**TASKS TO PERFORM:**
• A. Please reproduce the part of the baseball predictions passage between "New York Mets" and "hurler of yesterday.", inclusive.
• B. According to the baseball predictions passage, who made the deal that brought Johan Santana to the Mets?

**TEXT BLOCK:**

'''

They will win the AL East, because they are better than the Yankees, but if anyone thinks they’re going wire to wire, think again. It will take time to shake off the Tokyo-jet lag, and come October, after the Sox have played the most grueling 162 games imaginable, in addition to another run through the American League playoffs, it will all catch up. The Sox won’t repeat as champions, but they will come damn close.

The Pick

New York Mets (98-64/NL East Champions) I thought that with a healthy Pedro Martinez in 2008, the Mets would be good enough to get back to where they were last year: on the brink of the NL East title and home-field throughout the playoffs. Frankly, though, I wasn’t convinced that even Pedro’s elephant-sized ego would be sufficient enough to pull the team out of the total malaise it was stuck in since early September. Then Omar Minaya saved the day, the season, and quite possibly the franchise, by working a deal for Johan Santana. So in comes the best pitcher of today, joining the best hurler of yesterday.

'''

**DATASET EXCERPT:**
'''

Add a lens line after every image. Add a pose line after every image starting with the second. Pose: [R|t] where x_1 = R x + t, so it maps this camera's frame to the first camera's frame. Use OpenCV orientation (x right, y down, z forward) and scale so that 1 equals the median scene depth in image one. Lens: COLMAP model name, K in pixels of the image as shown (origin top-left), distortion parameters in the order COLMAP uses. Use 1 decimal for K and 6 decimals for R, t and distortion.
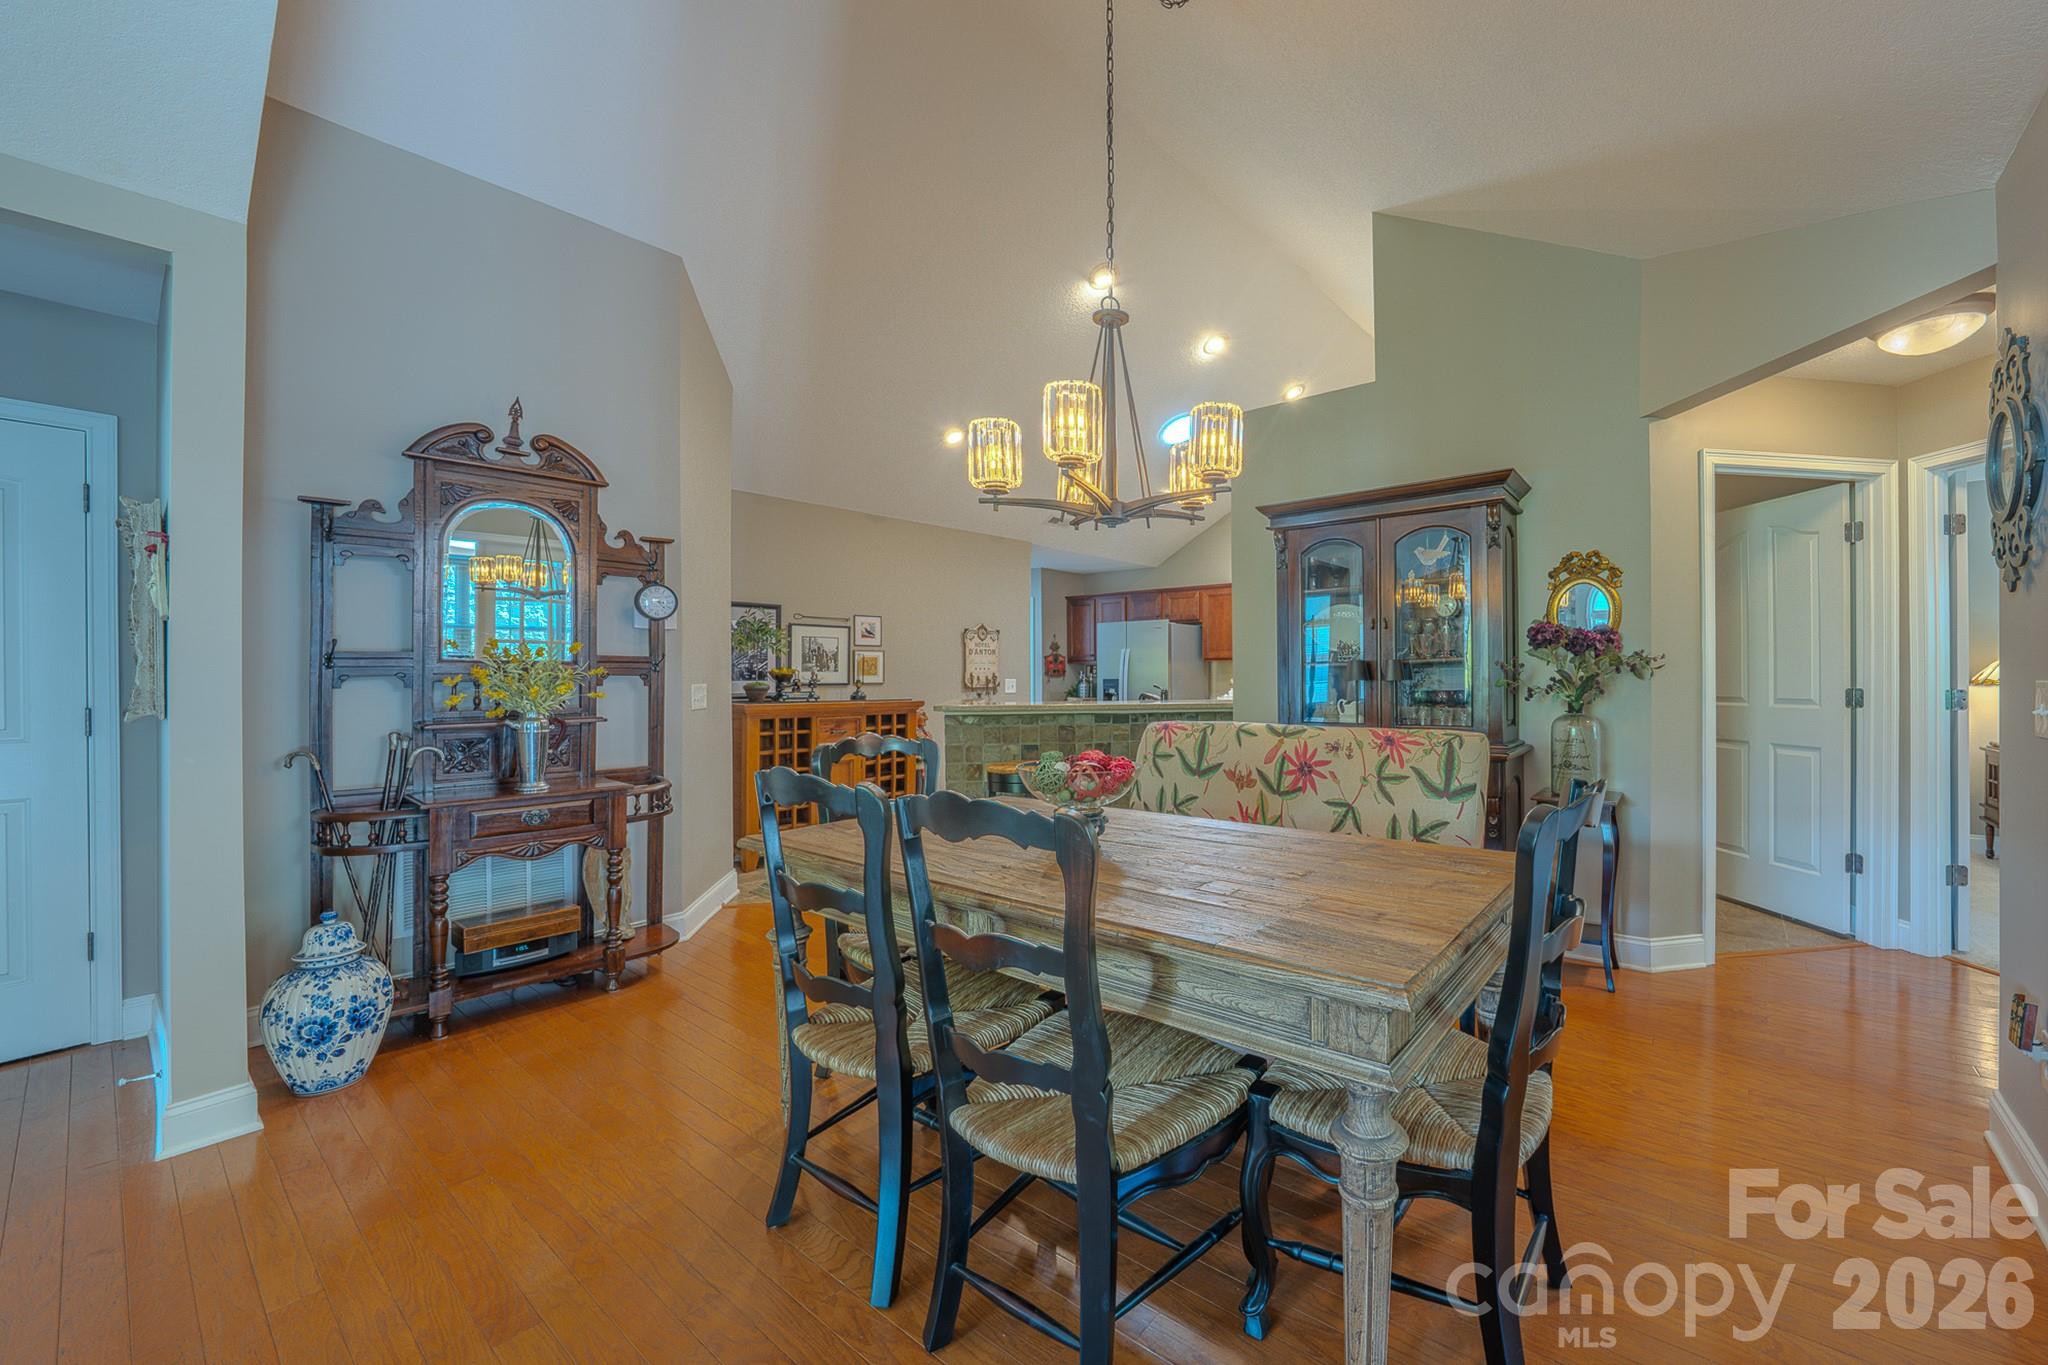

'''

**SOLUTION SET:**
• A.
New York Mets (98-64/NL East Champions) I thought that with a healthy Pedro Martinez in 2008, the Mets would be good enough to get back to where they were last year: on the brink of the NL East title and home-field throughout the playoffs. Frankly, though, I wasn’t convinced that even Pedro’s elephant-sized ego would be sufficient enough to pull the team out of the total malaise it was stuck in since early September. Then Omar Minaya saved the day, the season, and quite possibly the franchise, by working a deal for Johan Santana. So in comes the best pitcher of today, joining the best hurler of yesterday.

• B. Omar Minaya.